### Exercise directions
Write out every line of the material as it stands, apart from the pictures.

### Recorded data
:::

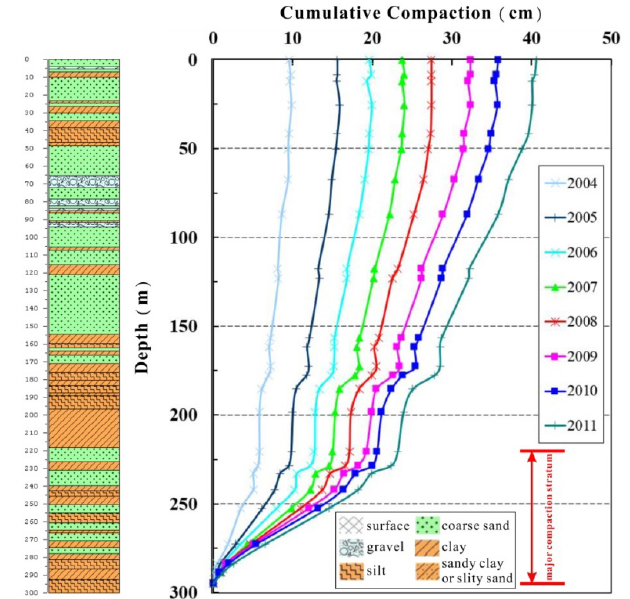
Figure 8. Layers of sediments and cumulative compactions from 2004 to 2011 at TKJS.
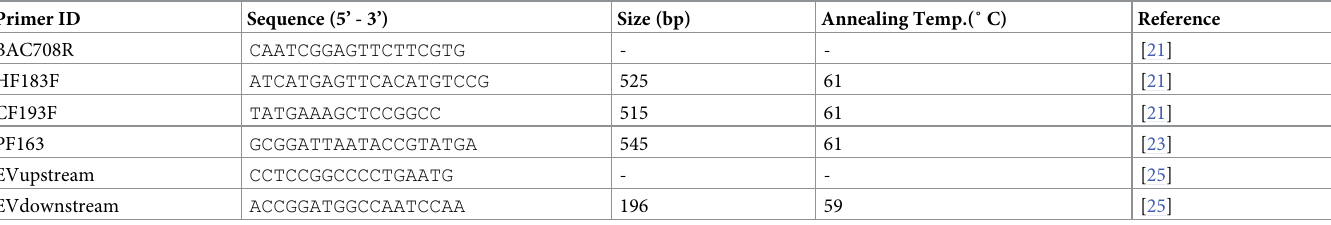
Table 2. Primer sequences for Bacteroidales host-specific fecal markers and enterovirus PCR and RT-PCR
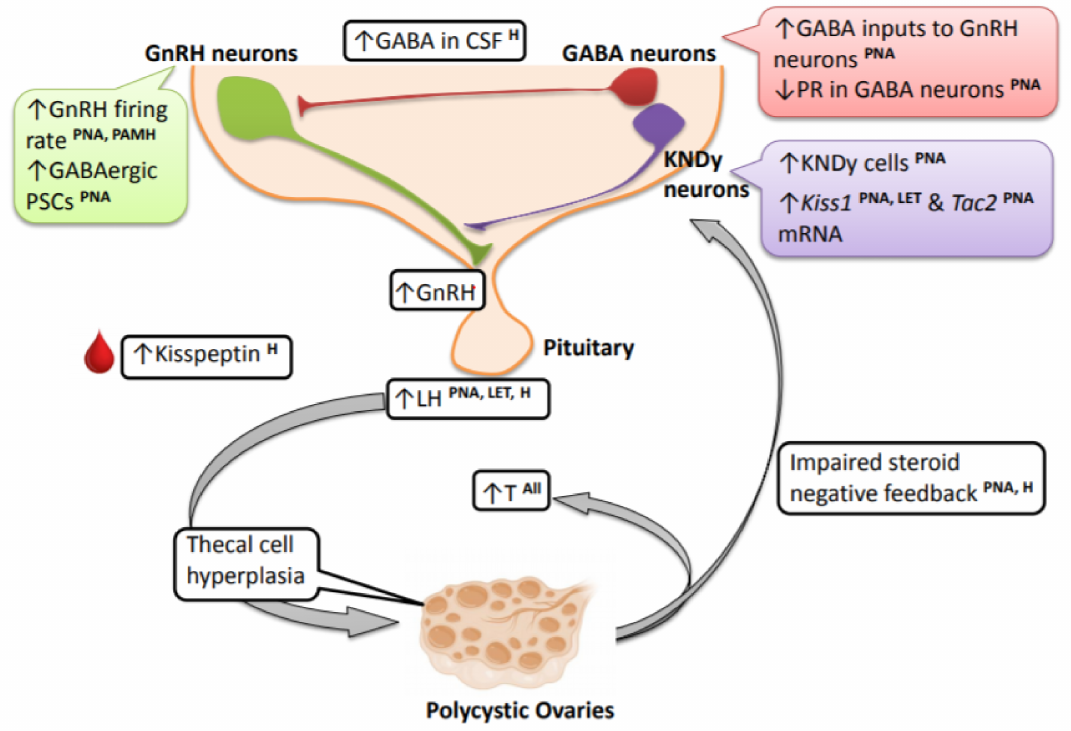
Figure 1. Changes in the brain and neuroendocrine reproductive axis in PCOS women and PCOS-like animal models. Clinical studies demonstrate very high circulating LH levels in PCOS individuals, and this is recapitulated in the prenatally androgenized (PNA) and letrozole (LET) preclinical animal models. These high-frequency LH pulses contribute to thecal cell hyperplasia and stimulate increased production and secretion of ovarian androgens, contributing to hyperandrogenemia. The elevated LH levels and LH pulse frequency seen in PCOS and the PCOS animal models point to an upstream hyperactive GnRH neural circuit. In PNA mice and mice prenatally treated with AMH (PAMH), there is an increased firing rate of GnRH neurons. PNA mice also exhibit an increase in upstream GABAergic postsynaptic currents (PSCs). There is also impaired sex steroid negative feedback observed in PNA models and PCOS women, and this may be mediated by alterations in a ff erent hypothalamic GABA neurons, at least in PNA mice. In relation to this, progesterone receptor (PR) expression is decreased in ARN GABA neurons in PNA mice and in the mediobasal hypothalamus of LET mice. Alongside GABA, there is also an increase in ARN KNDy cells and ARN Kiss1 and Tac2 mRNA levels in PNA and LET PCOS models, possibly providing an increase in excitatory signals to GnRH neurons. Refer to the article text for discussion on species di ff erences and specific brain parameters that have not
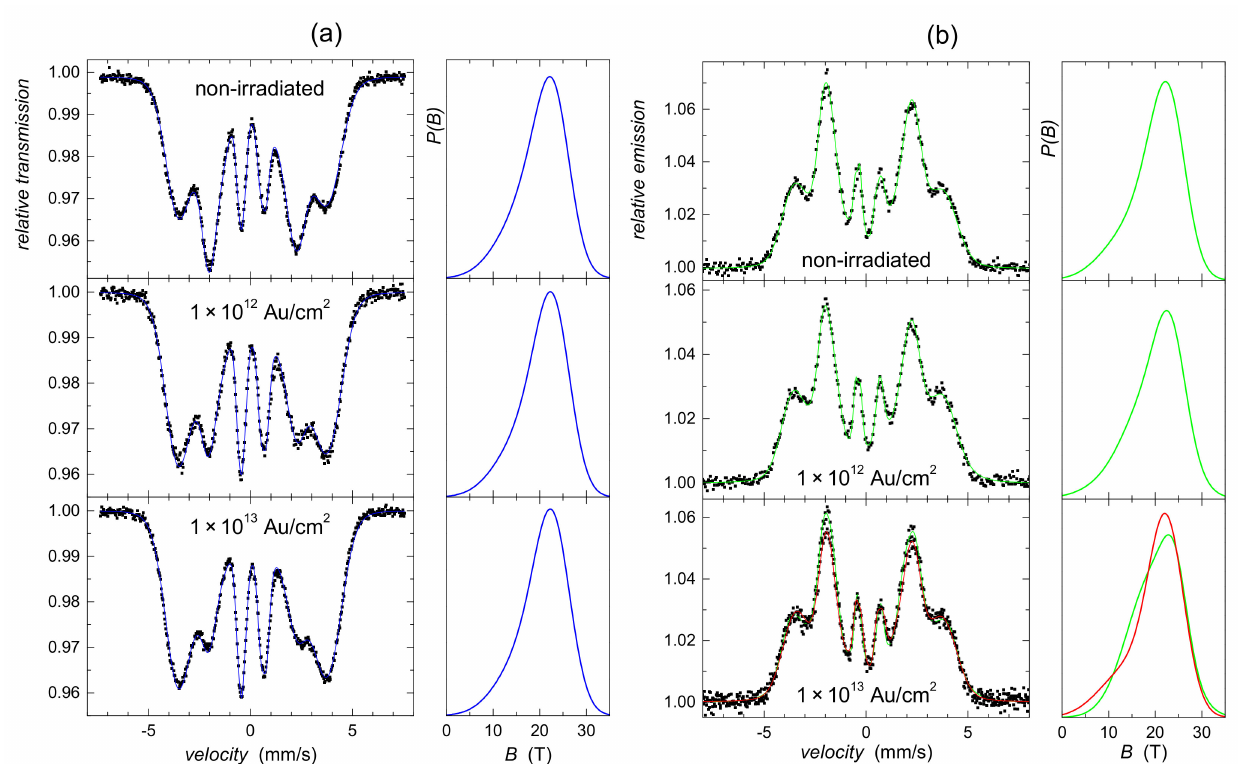
Figure 21. Mössbauer spectra (left-hand panels) and corresponding P ( B ) distributions (right-hand panels) of Fe 74 Cu 1 Nb 3 Si 16 B 6 amorphous metallic alloy irradiated by 593 MeV Au ions with the indicated fluences: ( a ) transmission geometry (blue); ( b ) CEMS (green). Mössbauer spectrum taken from the wheel side of the ribbons is shown for comparison in ( b ) together with the corresponding P ( B )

:::

### The answer
Figure 8. Layers of sediments and cumulative compactions from 2004 to 2011 at TKJS.
Table 2. Primer sequences for Bacteroidales host-specific fecal markers and enterovirus PCR and RT-PCR
Figure 1. Changes in the brain and neuroendocrine reproductive axis in PCOS women and PCOS-like animal models. Clinical studies demonstrate very high circulating LH levels in PCOS individuals, and this is recapitulated in the prenatally androgenized (PNA) and letrozole (LET) preclinical animal models. These high-frequency LH pulses contribute to thecal cell hyperplasia and stimulate increased production and secretion of ovarian androgens, contributing to hyperandrogenemia. The elevated LH levels and LH pulse frequency seen in PCOS and the PCOS animal models point to an upstream hyperactive GnRH neural circuit. In PNA mice and mice prenatally treated with AMH (PAMH), there is an increased firing rate of GnRH neurons. PNA mice also exhibit an increase in upstream GABAergic postsynaptic currents (PSCs). There is also impaired sex steroid negative feedback observed in PNA models and PCOS women, and this may be mediated by alterations in a ff erent hypothalamic GABA neurons, at least in PNA mice. In relation to this, progesterone receptor (PR) expression is decreased in ARN GABA neurons in PNA mice and in the mediobasal hypothalamus of LET mice. Alongside GABA, there is also an increase in ARN KNDy cells and ARN Kiss1 and Tac2 mRNA levels in PNA and LET PCOS models, possibly providing an increase in excitatory signals to GnRH neurons. Refer to the article text for discussion on species di ff erences and specific brain parameters that have not
Figure 21. Mössbauer spectra (left-hand panels) and corresponding P ( B ) distributions (right-hand panels) of Fe 74 Cu 1 Nb 3 Si 16 B 6 amorphous metallic alloy irradiated by 593 MeV Au ions with the indicated fluences: ( a ) transmission geometry (blue); ( b ) CEMS (green). Mössbauer spectrum taken from the wheel side of the ribbons is shown for comparison in ( b ) together with the corresponding P ( B )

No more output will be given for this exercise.